Quote:
Originally Posted by churchx
Problem i see, that even such proper diagnosing what is wrong and what worth fixing, also needs consistency and experience from driver.
|
True to an extent, but any driver can improve both their driving and diagnostic skills by taking a deconstructive and methodical approach. Only the most talented learn how to play a piano on their own. The rest of us have to do exercises and scales, breaking it down to its fundamentals. That is what learning the 3 W's is. Isolating a very specific characteristic just by focusing on it. No different than a yoga instructor getting you to focus on your breathing for example.
Most drivers don't pay any attention to what the car is doing when on track. They instead focused on going as fast as possible, traffic, emotions. What helps is turning off the "go fast" part, forget traffic by pointing others by and not chasing anyone, turn off the emotional part (I suck!.. I'm great!) and just zero in on minute body motions and responses.
Example:
"OK when I release brakes on left turn entries, the car rotates freely. When I do the same on right turn entries, it understeers. Why would it turn left different than right. Mixed tires? Pressures way off? Corner weights messed up? Asymmetric shock settings?

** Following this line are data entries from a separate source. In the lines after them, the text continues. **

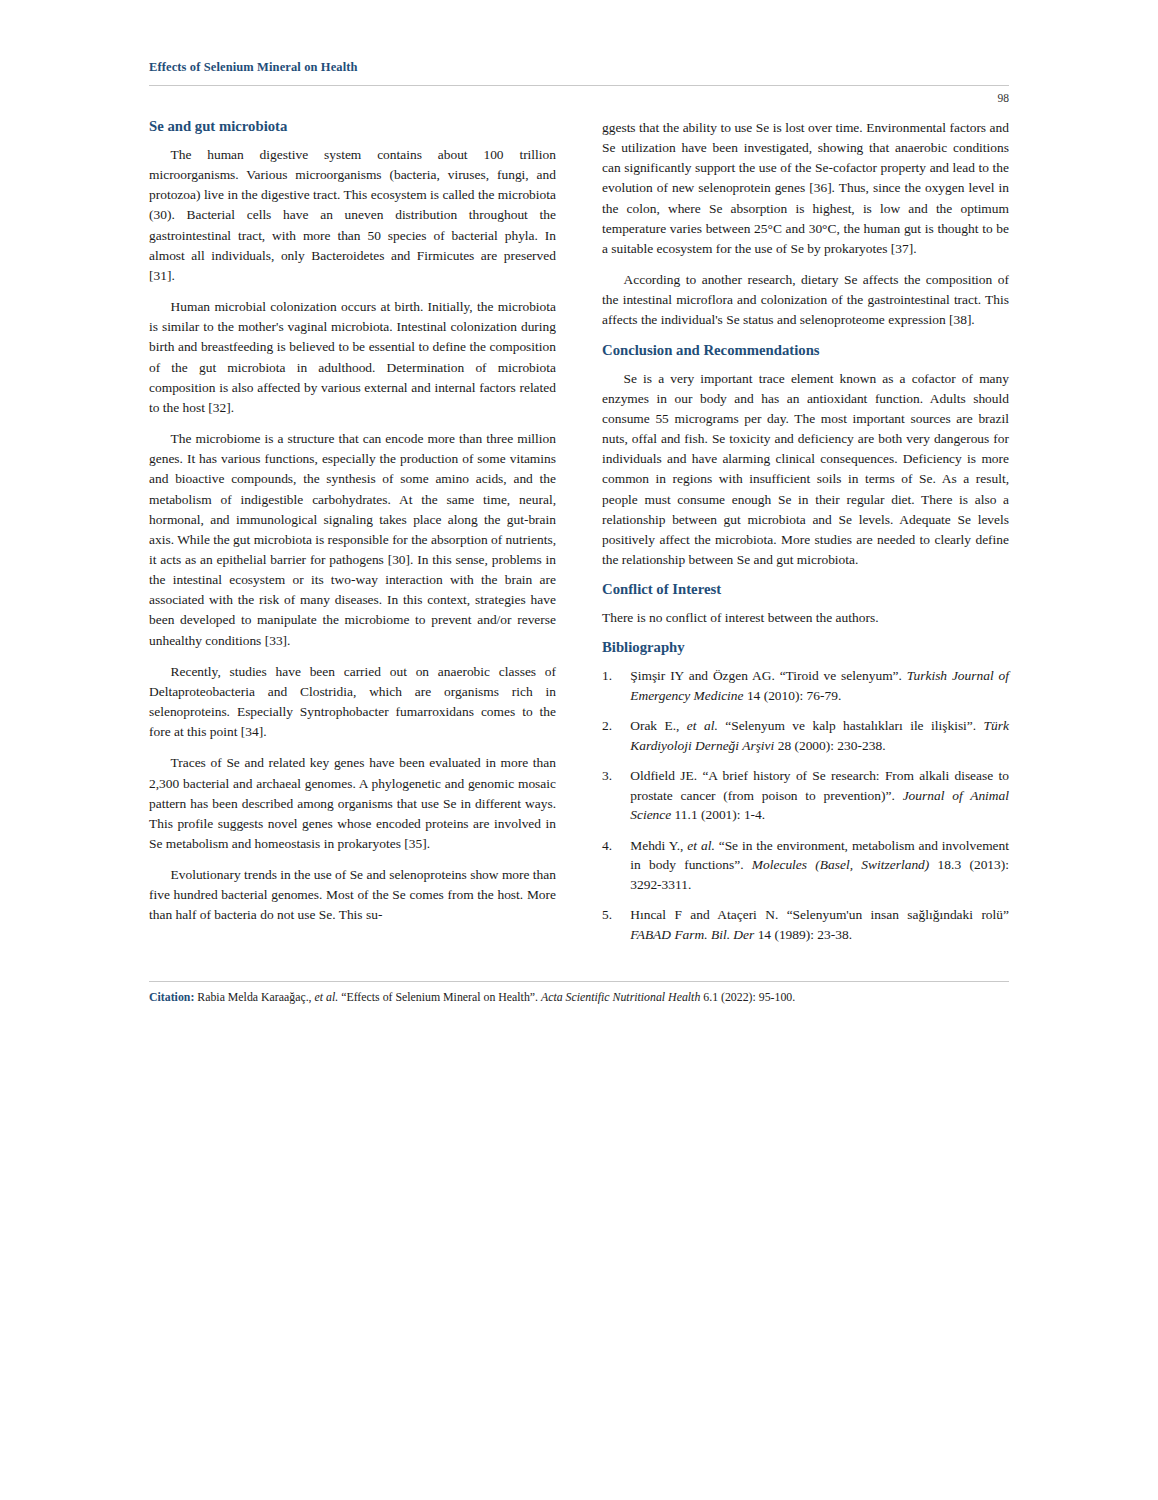Effects of Selenium Mineral on Health
98
Se and gut microbiota
The human digestive system contains about 100 trillion microorganisms. Various microorganisms (bacteria, viruses, fungi, and protozoa) live in the digestive tract. This ecosystem is called the microbiota (30). Bacterial cells have an uneven distribution throughout the gastrointestinal tract, with more than 50 species of bacterial phyla. In almost all individuals, only Bacteroidetes and Firmicutes are preserved [31].
Human microbial colonization occurs at birth. Initially, the microbiota is similar to the mother's vaginal microbiota. Intestinal colonization during birth and breastfeeding is believed to be essential to define the composition of the gut microbiota in adulthood. Determination of microbiota composition is also affected by various external and internal factors related to the host [32].
The microbiome is a structure that can encode more than three million genes. It has various functions, especially the production of some vitamins and bioactive compounds, the synthesis of some amino acids, and the metabolism of indigestible carbohydrates. At the same time, neural, hormonal, and immunological signaling takes place along the gut-brain axis. While the gut microbiota is responsible for the absorption of nutrients, it acts as an epithelial barrier for pathogens [30]. In this sense, problems in the intestinal ecosystem or its two-way interaction with the brain are associated with the risk of many diseases. In this context, strategies have been developed to manipulate the microbiome to prevent and/or reverse unhealthy conditions [33].
Recently, studies have been carried out on anaerobic classes of Deltaproteobacteria and Clostridia, which are organisms rich in selenoproteins. Especially Syntrophobacter fumarroxidans comes to the fore at this point [34].
Traces of Se and related key genes have been evaluated in more than 2,300 bacterial and archaeal genomes. A phylogenetic and genomic mosaic pattern has been described among organisms that use Se in different ways. This profile suggests novel genes whose encoded proteins are involved in Se metabolism and homeostasis in prokaryotes [35].
Evolutionary trends in the use of Se and selenoproteins show more than five hundred bacterial genomes. Most of the Se comes from the host. More than half of bacteria do not use Se. This su-
ggests that the ability to use Se is lost over time. Environmental factors and Se utilization have been investigated, showing that anaerobic conditions can significantly support the use of the Se-cofactor property and lead to the evolution of new selenoprotein genes [36]. Thus, since the oxygen level in the colon, where Se absorption is highest, is low and the optimum temperature varies between 25°C and 30°C, the human gut is thought to be a suitable ecosystem for the use of Se by prokaryotes [37].
According to another research, dietary Se affects the composition of the intestinal microflora and colonization of the gastrointestinal tract. This affects the individual's Se status and selenoproteome expression [38].
Conclusion and Recommendations
Se is a very important trace element known as a cofactor of many enzymes in our body and has an antioxidant function. Adults should consume 55 micrograms per day. The most important sources are brazil nuts, offal and fish. Se toxicity and deficiency are both very dangerous for individuals and have alarming clinical consequences. Deficiency is more common in regions with insufficient soils in terms of Se. As a result, people must consume enough Se in their regular diet. There is also a relationship between gut microbiota and Se levels. Adequate Se levels positively affect the microbiota. More studies are needed to clearly define the relationship between Se and gut microbiota.
Conflict of Interest
There is no conflict of interest between the authors.
Bibliography
Şimşir IY and Özgen AG. “Tiroid ve selenyum”. Turkish Journal of Emergency Medicine 14 (2010): 76-79.
Orak E., et al. “Selenyum ve kalp hastalıkları ile ilişkisi”. Türk Kardiyoloji Derneği Arşivi 28 (2000): 230-238.
Oldfield JE. “A brief history of Se research: From alkali disease to prostate cancer (from poison to prevention)”. Journal of Animal Science 11.1 (2001): 1-4.
Mehdi Y., et al. “Se in the environment, metabolism and involvement in body functions”. Molecules (Basel, Switzerland) 18.3 (2013): 3292-3311.
Hıncal F and Ataçeri N. “Selenyum'un insan sağlığındaki rolü” FABAD Farm. Bil. Der 14 (1989): 23-38.
Citation: Rabia Melda Karaağaç., et al. “Effects of Selenium Mineral on Health”. Acta Scientific Nutritional Health 6.1 (2022): 95-100.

Most drivers would not pay close enough attention to the left vs right thing and just report "It's unstable and unpredictable" when in fact its perfectly stable but only in right turns. This is what I mean by paying close attention. What it did (understeer/oversteer), where it did it (corner entry), when it did it (during brake release).
The point is, you and anyone else can teach yourself this skill. I wasn't born with it either. I taught myself.